- [PAGE EXTRACT]
================
Identification of gin-encoded genes required for gerE rearrangement. (a) Schematic of the deletion series of the gin element. The deleted regions within the gin element in B. subtilis 168Gin are shown. Arrows indicate the PCR primers used to detect gerE rearrangement. The location of the putative RDF for GirC was inferred as the shaded area. (b) Detection of gerE rearrangement. PCR was performed to detect the composite gerE (925 bp) after rearrangement in 168Gin, GCd, GABd, and GR1–3 strains using chromosomal DNA from cells at the vegetative (T₋₁) and sporulation (T₆) phases. (c) Conservation of girX in the gin elements in B. cereus and B. toyonensis strains. The girC and girX genes are colored red and orange, respectively. (d) Alignment of the amino acids sequences of GirX from B. cereus strains ATCC10987, AH820, and Q1, and from B. toyonensis BCT-7112. The amino acids conserved in three out of the four and in all four are shown in grey and black, respectively. (e) Complementation test for GirX. The girX gene was introduced into the GR2 strain (GR2X). PCR was performed to detect the composite gerE after the rearrangement under the same conditions as shown in (b). The original agarose gel images of Fig. 6 are presented in Supplementary Figure S7.

Figure 7

Transcription of girC, girX, and gerE _Bc in B. cereus during sporulation. (a) Diagram of the primer positions for the reverse transcription and PCR reactions. (b) Detection of the transcripts from the girC, girX, and the composite gerE _Bc gene. B. cereus cells were cultured at 37 °C in sporulation medium (DSM). Total RNA was extracted from the cells at various times during sporulation. cDNA was obtained by a reaction using reverse transcriptase with the girC-, girX-, and gerE _Bc-specific primers, and amplified by 18 cycles of PCR with the appropriate primer sets shown in (a). The PCR products were separated by 2% agarose gel electrophoresis. The original agarose gel images are presented in Supplementary Figure S7.
================
- [LISTED ENTRIES]
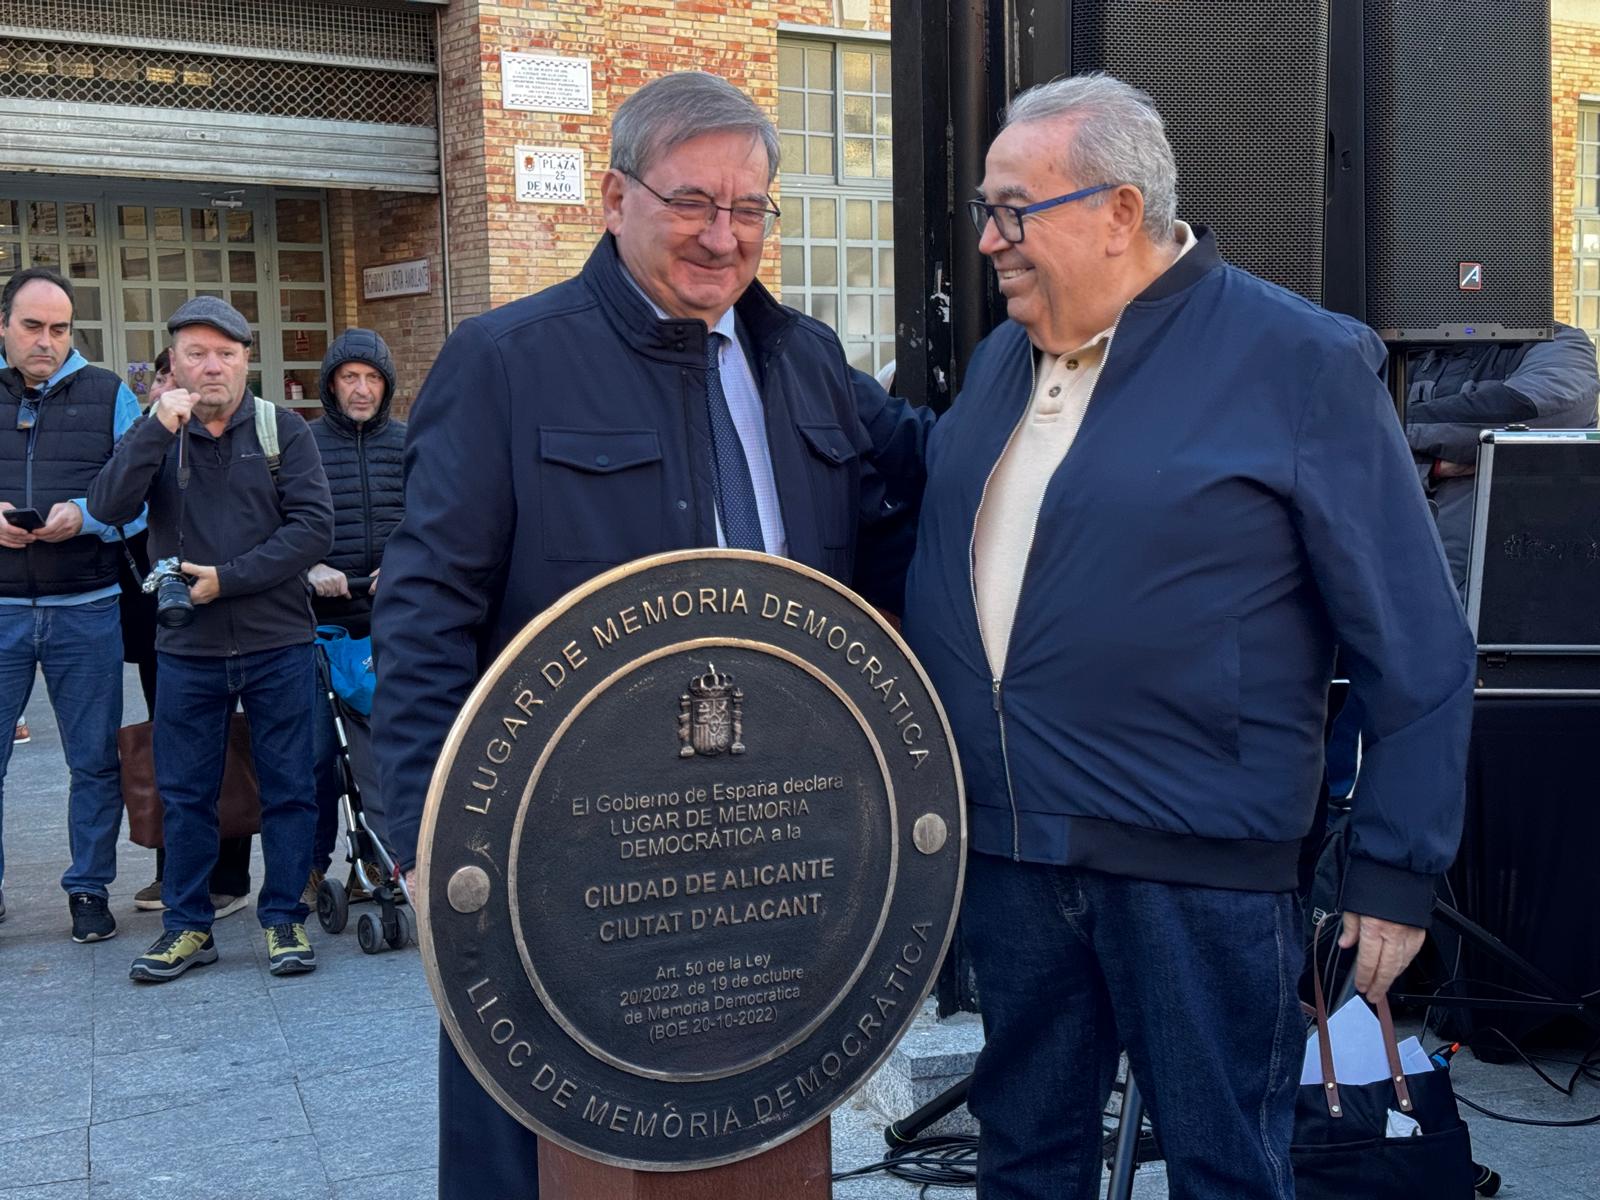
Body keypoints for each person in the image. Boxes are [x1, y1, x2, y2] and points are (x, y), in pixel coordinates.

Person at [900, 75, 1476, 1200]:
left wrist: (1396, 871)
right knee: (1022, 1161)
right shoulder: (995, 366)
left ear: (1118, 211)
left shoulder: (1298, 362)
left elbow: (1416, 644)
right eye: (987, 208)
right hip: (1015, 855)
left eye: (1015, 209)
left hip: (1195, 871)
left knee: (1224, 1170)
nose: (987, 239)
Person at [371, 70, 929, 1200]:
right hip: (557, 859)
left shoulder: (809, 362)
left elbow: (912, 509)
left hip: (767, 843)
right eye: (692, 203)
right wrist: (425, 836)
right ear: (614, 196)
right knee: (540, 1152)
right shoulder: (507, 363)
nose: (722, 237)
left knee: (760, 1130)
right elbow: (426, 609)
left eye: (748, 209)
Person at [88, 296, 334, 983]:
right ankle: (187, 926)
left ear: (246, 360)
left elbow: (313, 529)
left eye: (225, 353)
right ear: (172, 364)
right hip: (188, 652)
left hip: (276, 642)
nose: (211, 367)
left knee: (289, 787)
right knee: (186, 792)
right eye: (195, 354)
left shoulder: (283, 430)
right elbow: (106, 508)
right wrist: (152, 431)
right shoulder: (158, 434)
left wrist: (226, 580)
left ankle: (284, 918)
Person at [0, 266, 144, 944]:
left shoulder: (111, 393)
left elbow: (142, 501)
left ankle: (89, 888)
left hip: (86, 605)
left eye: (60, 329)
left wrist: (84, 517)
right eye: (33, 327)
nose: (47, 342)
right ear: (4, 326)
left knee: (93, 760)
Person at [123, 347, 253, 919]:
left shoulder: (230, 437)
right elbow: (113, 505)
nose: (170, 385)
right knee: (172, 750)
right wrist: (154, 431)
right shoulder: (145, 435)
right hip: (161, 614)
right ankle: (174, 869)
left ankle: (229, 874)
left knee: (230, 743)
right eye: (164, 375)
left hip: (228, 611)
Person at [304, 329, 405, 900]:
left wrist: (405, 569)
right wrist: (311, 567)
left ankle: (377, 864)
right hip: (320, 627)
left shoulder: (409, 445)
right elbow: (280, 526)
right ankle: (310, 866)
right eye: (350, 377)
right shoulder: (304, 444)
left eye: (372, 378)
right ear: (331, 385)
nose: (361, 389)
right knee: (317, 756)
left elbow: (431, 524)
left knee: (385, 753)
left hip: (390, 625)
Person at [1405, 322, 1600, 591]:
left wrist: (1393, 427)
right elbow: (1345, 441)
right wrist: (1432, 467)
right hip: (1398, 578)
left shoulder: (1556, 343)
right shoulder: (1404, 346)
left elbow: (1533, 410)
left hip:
================
- [WORK TASK] In the figure legends, list every strain whose GirX amino acid sequence is included in the alignment. The material has no connection to the figure legends.

- [EXPECTED OUTPUT]
- B. cereus ATCC10987
- B. cereus AH820
- B. cereus Q1
- B. toyonensis BCT-7112